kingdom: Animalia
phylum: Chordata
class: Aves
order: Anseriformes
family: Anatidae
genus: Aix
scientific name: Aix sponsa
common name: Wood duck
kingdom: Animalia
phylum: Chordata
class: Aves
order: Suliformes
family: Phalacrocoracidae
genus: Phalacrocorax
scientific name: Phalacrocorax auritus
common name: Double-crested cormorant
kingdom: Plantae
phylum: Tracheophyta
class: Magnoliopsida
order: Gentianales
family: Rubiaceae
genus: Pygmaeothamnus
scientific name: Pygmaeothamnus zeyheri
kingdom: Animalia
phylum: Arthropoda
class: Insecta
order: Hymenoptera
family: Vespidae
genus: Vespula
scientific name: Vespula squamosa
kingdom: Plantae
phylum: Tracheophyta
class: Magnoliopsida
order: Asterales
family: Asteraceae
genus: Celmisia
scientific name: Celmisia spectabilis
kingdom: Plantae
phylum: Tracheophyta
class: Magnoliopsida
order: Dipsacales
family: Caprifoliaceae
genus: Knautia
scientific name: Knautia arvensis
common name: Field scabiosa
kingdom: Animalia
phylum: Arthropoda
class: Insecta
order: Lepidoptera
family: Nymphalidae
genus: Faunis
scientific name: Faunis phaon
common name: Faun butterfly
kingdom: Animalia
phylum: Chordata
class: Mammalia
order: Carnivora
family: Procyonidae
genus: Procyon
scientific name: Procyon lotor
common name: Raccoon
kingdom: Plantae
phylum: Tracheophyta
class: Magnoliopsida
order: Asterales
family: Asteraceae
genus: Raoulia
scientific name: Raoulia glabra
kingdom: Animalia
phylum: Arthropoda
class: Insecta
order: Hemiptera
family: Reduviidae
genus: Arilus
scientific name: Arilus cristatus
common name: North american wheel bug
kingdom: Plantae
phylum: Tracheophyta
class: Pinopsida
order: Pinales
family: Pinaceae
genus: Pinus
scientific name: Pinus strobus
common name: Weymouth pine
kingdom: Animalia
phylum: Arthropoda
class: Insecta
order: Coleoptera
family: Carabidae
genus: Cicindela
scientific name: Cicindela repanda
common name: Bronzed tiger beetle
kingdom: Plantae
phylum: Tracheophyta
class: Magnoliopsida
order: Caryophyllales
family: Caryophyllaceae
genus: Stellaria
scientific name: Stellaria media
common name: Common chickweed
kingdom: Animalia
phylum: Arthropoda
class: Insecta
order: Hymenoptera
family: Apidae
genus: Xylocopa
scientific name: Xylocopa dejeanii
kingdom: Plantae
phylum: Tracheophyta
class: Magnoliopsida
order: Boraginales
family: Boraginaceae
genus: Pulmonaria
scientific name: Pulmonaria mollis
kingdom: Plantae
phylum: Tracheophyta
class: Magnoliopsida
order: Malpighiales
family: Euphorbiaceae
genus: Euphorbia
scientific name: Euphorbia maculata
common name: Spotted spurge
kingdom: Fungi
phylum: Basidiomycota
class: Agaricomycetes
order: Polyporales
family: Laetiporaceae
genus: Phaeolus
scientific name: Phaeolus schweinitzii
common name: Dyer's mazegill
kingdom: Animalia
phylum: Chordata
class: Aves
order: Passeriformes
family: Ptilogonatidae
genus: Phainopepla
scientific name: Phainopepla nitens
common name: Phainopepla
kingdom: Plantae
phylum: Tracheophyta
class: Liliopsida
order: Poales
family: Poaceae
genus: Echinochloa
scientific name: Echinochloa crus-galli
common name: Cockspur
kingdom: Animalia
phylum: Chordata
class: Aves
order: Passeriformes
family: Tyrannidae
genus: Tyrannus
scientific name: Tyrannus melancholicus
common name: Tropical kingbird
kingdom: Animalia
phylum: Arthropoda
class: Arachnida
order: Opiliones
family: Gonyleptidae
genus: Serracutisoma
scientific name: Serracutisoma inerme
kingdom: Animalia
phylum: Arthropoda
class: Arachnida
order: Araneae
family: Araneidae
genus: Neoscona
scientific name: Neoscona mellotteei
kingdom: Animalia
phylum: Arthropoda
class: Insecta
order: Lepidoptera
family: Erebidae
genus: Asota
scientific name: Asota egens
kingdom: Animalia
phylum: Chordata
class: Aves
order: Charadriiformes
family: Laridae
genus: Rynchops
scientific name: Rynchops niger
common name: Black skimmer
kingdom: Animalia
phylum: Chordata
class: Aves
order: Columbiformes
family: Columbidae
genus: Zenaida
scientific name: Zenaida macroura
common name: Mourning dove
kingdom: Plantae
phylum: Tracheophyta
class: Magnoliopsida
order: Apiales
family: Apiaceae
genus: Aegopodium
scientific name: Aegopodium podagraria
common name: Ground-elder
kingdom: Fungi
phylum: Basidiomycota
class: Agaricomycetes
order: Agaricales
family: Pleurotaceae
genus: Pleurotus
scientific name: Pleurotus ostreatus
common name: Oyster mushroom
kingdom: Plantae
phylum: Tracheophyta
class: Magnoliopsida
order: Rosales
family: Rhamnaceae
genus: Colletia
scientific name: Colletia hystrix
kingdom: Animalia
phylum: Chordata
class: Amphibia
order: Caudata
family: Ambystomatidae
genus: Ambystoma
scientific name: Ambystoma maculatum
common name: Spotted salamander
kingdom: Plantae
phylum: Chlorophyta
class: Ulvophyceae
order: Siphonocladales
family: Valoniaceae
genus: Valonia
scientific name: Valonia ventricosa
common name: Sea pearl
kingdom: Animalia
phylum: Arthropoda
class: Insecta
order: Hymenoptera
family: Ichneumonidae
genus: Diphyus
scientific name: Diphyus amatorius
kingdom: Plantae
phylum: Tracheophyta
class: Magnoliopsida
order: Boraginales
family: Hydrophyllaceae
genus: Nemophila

————————

### REQUIRED TASK
Reproduce the lines of the listing above verbatim, from the line containing "scientific name: Phainopepla nitens" through the line containing "scientific name: Serracutisoma inerme", both included.

### SOLUTION TO THE EXERCISE
scientific name: Phainopepla nitens
common name: Phainopepla
kingdom: Plantae
phylum: Tracheophyta
class: Liliopsida
order: Poales
family: Poaceae
genus: Echinochloa
scientific name: Echinochloa crus-galli
common name: Cockspur
kingdom: Animalia
phylum: Chordata
class: Aves
order: Passeriformes
family: Tyrannidae
genus: Tyrannus
scientific name: Tyrannus melancholicus
common name: Tropical kingbird
kingdom: Animalia
phylum: Arthropoda
class: Arachnida
order: Opiliones
family: Gonyleptidae
genus: Serracutisoma
scientific name: Serracutisoma inerme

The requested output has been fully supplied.